Multidrug-resistant (MDR) bacteria are a continuously increasing threat for medicine, causing infections recalcitrant to antibiotics. Antimicrobial peptides (AMPs) were identified as alternatives to antibiotics, being naturally occurring short peptides and part of the innate immune system of a vast majority of organisms. However, the clinical application of AMPs is limited by suboptimal pharmacokinetic properties and relatively high toxicity. Combinatorial treatments using AMPs and classical antibiotics may decrease the concentrations of AMPs required for bacterial eradication, thus lowering the side effects of these peptides.

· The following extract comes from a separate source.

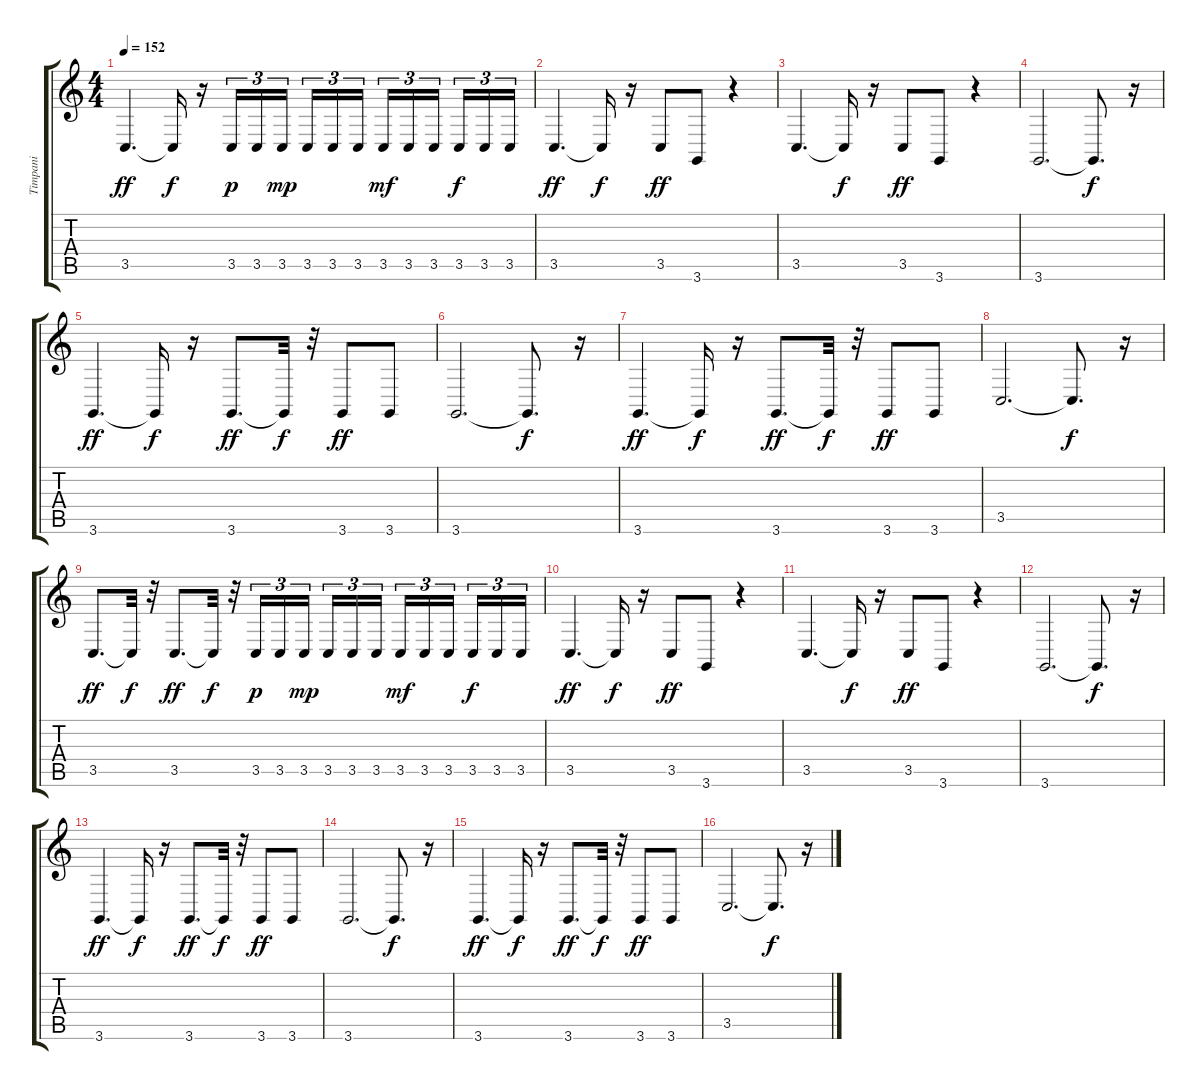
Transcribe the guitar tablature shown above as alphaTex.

Here, we investigate the in vitro efficiency of combinations of the recently described antimicrobial peptide TAT-RasGAP _317-326 with a panel of commonly used antimicrobial agents against three Gram-negative bacteria, Escherichia coli, Pseudomonas aeruginosa and Acinetobacter baumannii, using checkerboard and time-kill assays.
We identified synergistic combinations towards all three bacteria and demonstrated that these combinations had an increased bactericidal effect compared to individual drugs. Moreover, combinations were also effective against clinical isolates of A. baumannii. Finally, combination of TAT-RasGAP _317-326 and meropenem had a promising antibiofilm effect towards A. baumannii.
Taken together, our results indicate that combinations of TAT-RasGAP _317-326 with commonly used antimicrobial agents may lead to the development of new treatment protocols against infections caused by MDR bacteria.